**SOURCE DATA:**
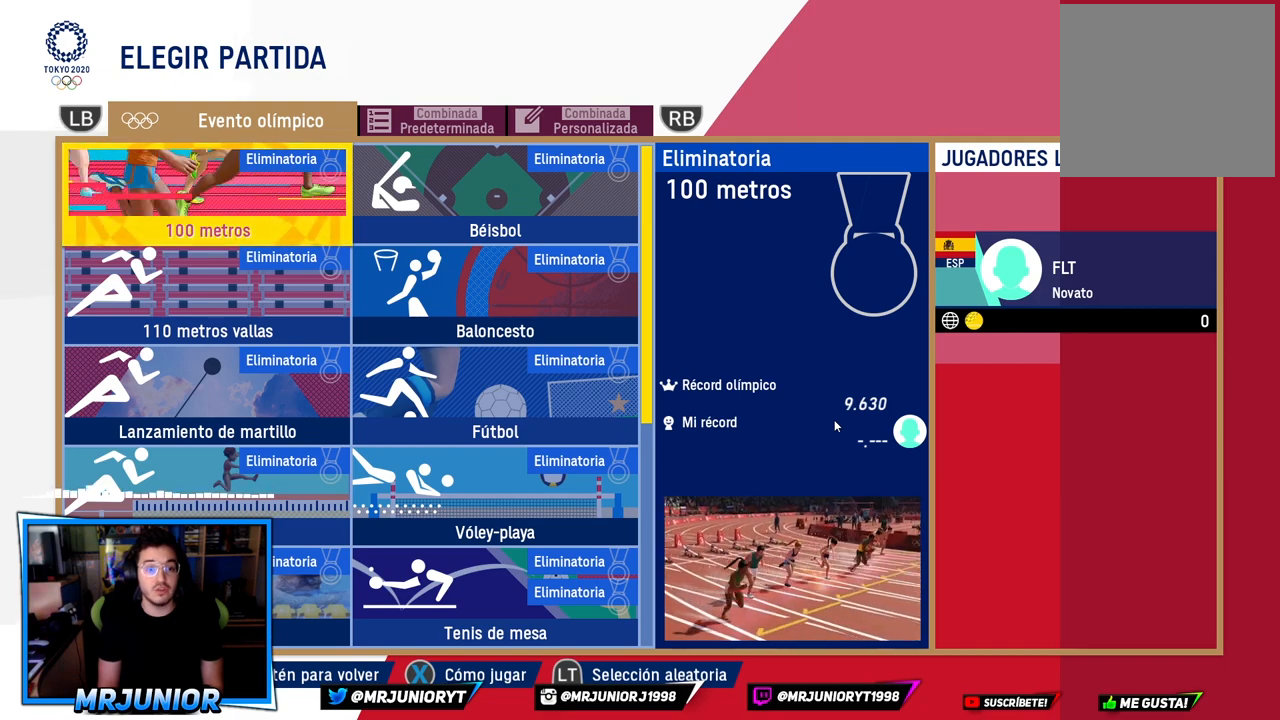
{"buttons": [], "left_stick": "center", "right_stick": "center", "events": []}
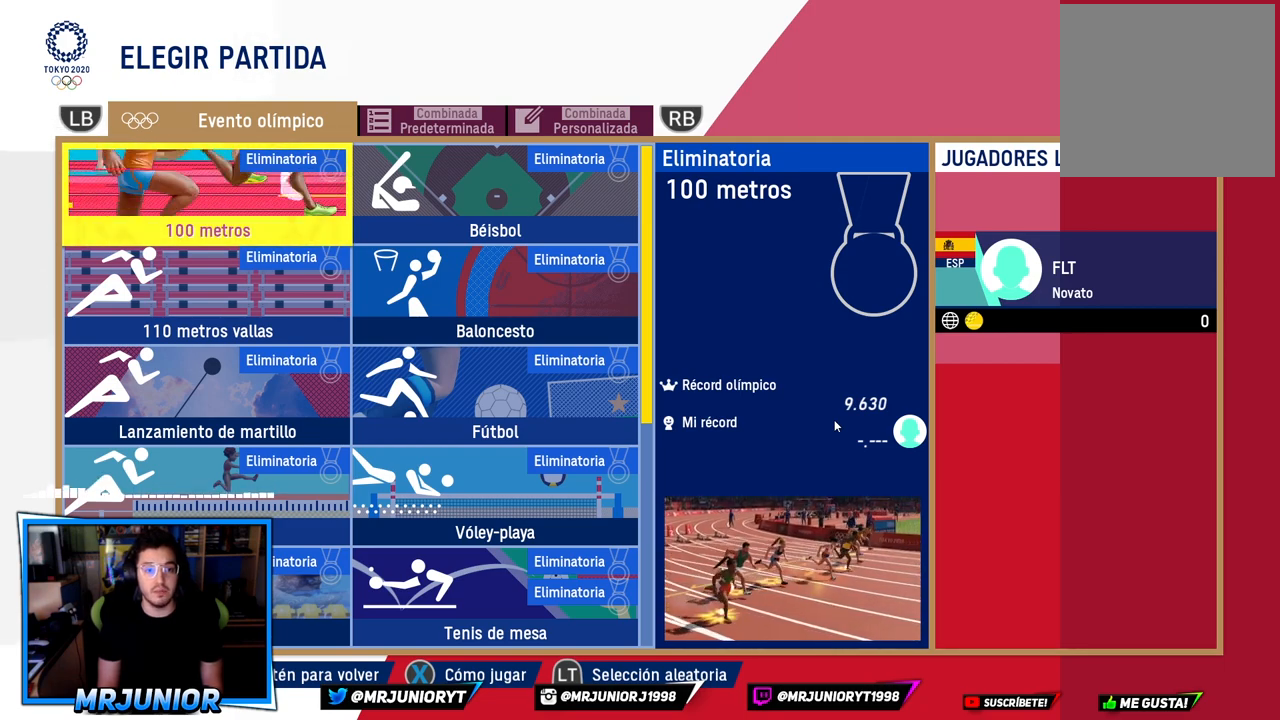
{"buttons": [], "left_stick": "center", "right_stick": "center", "events": []}
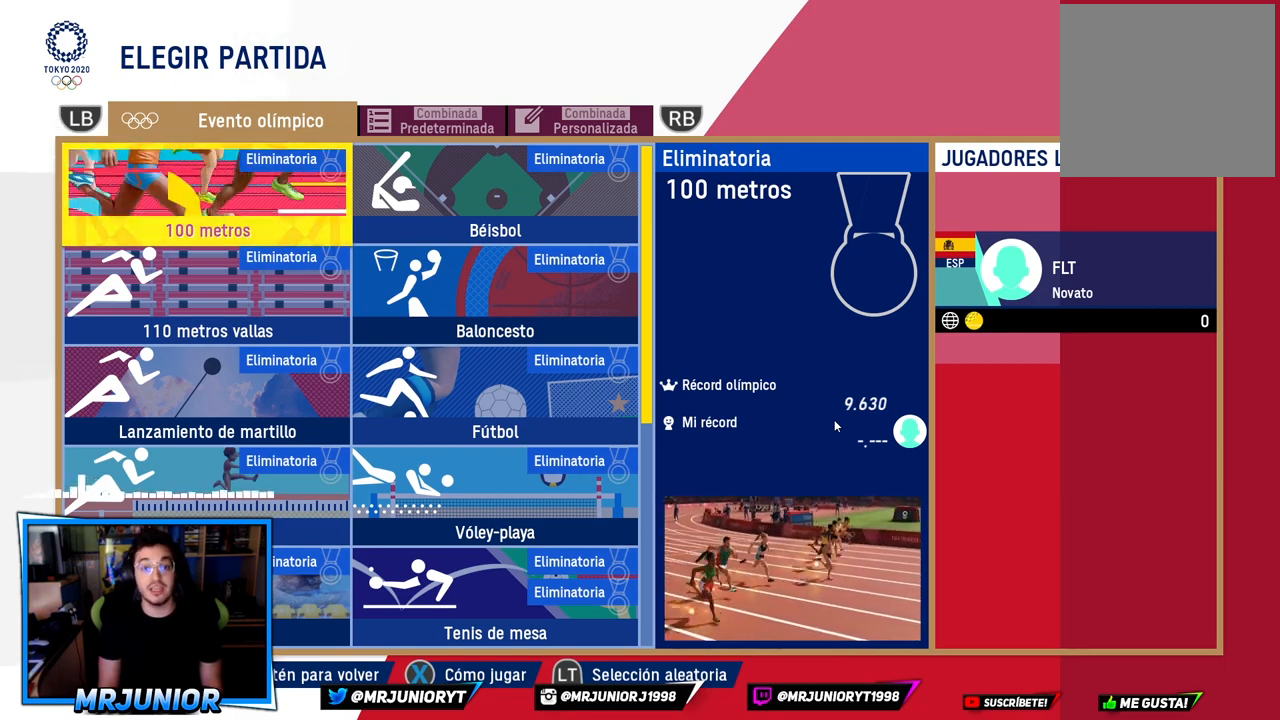
{"buttons": [], "left_stick": "center", "right_stick": "center", "events": [[267, "left_stick", "right"], [467, "left_stick", "center"]]}
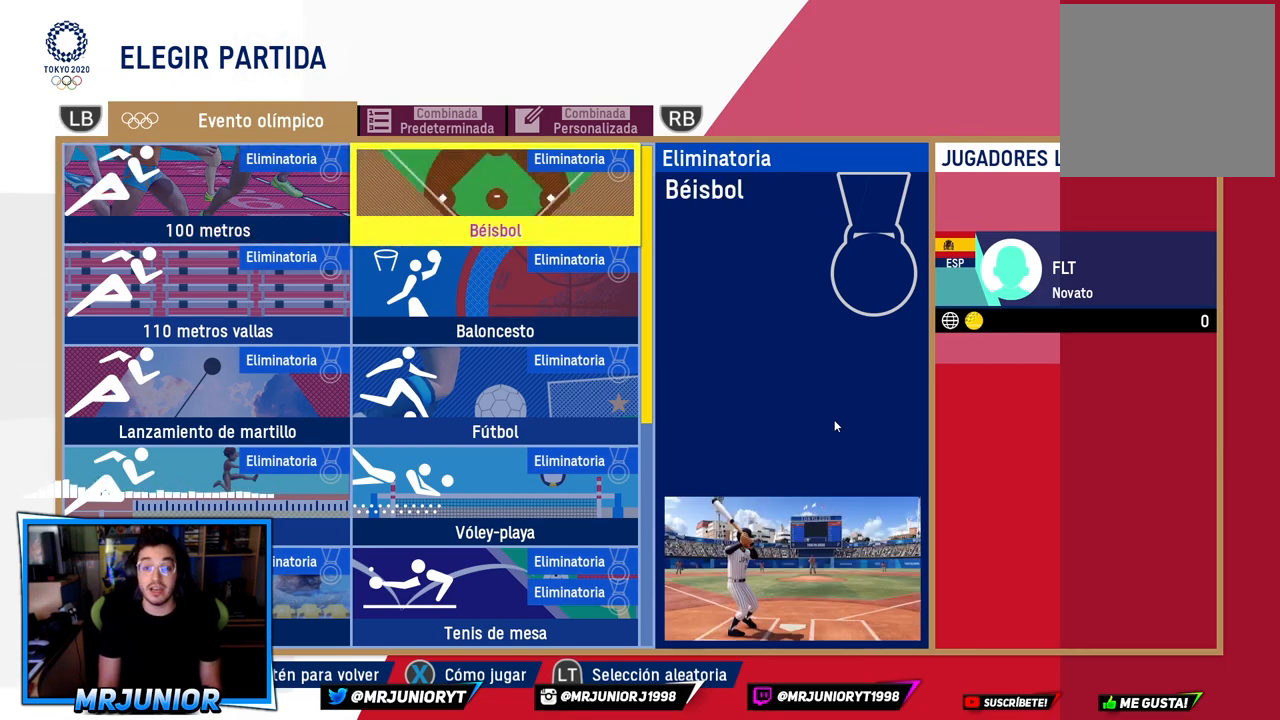
{"buttons": [], "left_stick": "center", "right_stick": "center", "events": []}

**WHAT YOU SHOULD DO:**
Your copy should hold each line above exactly and no pictures at all.

**SOLUTION:**
{"buttons": [], "left_stick": "center", "right_stick": "center", "events": []}
{"buttons": [], "left_stick": "center", "right_stick": "center", "events": []}
{"buttons": [], "left_stick": "center", "right_stick": "center", "events": [[267, "left_stick", "right"], [467, "left_stick", "center"]]}
{"buttons": [], "left_stick": "center", "right_stick": "center", "events": []}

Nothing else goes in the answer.